# WORK INSTRUCTIONS
In the text on bacterial biofilms, what does the abbreviation EPS stand for?

The vast majority of bacteria in the world live on surfaces by forming structures called “biofilms”. These communities host thousands to millions of bacteria of different types, and are so biologically complex and active that scientists describe them as “cities”.
Biofilms are in fact the preferred lifestyle of bacteria. They form them by attaching to each other on surfaces as diverse as the ocean floor, internal organs and teeth: dental plaque is a common example of a biofilm. But biofilms also cause chronic infections, e.g. the opportunistic pathogen Pseudomonas aeruginosa that forms biofilms in the lungs of cystic fibrosis patients.
Generally speaking, the interaction between biofilm and host is thought to be biochemical. But there is some evidence to suggest that the physical, mechanical interplay between them might be just as important – and overlooked as an influence on the host’s physiology. For example, how do biofilms form on soft, tissue-like materials?
This is the question that a team of scientists led by Alex Persat at EPFL have ventured to answer. Publishing in the journal eLife, they show that biofilms of two major pathogenic bacteria, Vibrio cholerae and Pseudomonas aeruginosa, can cause large structural deformations on soft materials like hydrogels.
When bacteria form biofilms, they attach onto a surface and begin to divide. At the same time, they bury themselves inside a mix of polysaccharides, proteins, nucleic acids, and debris from dead cells. This mix forms a sticky substance that is called the “EPS” matrix (EPS stands for “extracellular polymeric substances”).
As single bacteria grow inside the EPS they stretch or compress it, exerting mechanical stress. The growth of the biofilm and the EPS matrix’s elastic properties generate internal mechanical stress.
The scientists grew biofilms on soft hydrogel surfaces and measured how they exerted forces upon variations of EPS components. This revealed that biofilms induce deformations by “buckling” like a carpet or a ruler. How big the deformations are depends on how stiff the “host” material is and on the composition of the EPS.
The researchers also found that V. cholerae biofilms can generate enough mechanical stress to deform and damage soft epithelial cell monolayers, like those that line the surface of our lungs and intestines. What this means is that the forces generated by growing biofilms might mechanically compromise the physiology of their host. In short, biofilms could promote a “mechanical” mode of infection, which might warrant a whole new approach to treatments.

# Bounding box coordinate data
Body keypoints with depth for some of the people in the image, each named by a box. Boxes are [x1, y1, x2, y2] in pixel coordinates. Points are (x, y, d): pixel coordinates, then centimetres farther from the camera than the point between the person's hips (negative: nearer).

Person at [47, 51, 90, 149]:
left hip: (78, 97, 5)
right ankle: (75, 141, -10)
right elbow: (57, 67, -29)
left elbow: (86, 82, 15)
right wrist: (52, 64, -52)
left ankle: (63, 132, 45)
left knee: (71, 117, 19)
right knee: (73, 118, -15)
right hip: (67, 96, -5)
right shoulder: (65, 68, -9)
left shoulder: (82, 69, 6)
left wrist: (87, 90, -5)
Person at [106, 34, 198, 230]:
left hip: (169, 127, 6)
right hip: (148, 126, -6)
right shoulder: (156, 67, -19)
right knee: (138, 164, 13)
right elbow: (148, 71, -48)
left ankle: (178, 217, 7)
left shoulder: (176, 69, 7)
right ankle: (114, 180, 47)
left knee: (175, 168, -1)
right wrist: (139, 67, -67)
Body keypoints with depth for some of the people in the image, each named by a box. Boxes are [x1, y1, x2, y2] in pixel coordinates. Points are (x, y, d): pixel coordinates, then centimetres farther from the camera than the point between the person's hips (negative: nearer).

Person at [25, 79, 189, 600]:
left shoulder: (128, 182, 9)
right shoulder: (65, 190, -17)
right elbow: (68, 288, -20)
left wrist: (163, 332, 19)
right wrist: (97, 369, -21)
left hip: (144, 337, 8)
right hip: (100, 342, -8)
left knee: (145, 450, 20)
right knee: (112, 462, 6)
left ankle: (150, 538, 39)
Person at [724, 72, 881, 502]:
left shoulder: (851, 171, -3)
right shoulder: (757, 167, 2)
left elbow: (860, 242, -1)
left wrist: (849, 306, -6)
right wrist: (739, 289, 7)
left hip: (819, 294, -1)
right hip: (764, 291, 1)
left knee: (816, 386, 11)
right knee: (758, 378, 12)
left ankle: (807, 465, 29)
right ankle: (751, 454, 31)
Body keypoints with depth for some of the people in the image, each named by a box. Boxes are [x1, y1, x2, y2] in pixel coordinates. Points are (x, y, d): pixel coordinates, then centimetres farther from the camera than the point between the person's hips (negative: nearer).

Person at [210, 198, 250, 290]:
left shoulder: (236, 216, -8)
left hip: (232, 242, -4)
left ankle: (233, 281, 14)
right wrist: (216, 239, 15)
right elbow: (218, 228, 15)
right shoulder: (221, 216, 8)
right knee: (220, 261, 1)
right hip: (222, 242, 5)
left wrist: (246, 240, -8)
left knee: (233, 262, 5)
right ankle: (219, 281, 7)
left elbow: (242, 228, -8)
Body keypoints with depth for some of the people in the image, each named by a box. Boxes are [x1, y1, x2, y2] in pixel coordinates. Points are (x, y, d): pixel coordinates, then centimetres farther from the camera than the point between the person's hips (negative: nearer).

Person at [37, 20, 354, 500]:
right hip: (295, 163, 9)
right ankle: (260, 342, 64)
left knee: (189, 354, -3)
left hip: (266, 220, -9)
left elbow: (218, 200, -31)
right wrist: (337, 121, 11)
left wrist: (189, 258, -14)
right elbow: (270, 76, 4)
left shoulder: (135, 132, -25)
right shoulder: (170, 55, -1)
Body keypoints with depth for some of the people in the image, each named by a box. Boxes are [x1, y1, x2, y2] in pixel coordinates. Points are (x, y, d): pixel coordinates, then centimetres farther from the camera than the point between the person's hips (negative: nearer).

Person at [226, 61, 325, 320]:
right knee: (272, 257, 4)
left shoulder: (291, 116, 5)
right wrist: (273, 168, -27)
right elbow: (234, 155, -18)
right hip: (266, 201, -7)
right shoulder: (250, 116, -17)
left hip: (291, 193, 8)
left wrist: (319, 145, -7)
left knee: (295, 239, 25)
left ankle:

# EXERCISE RESULT
Extracellular polymeric substances.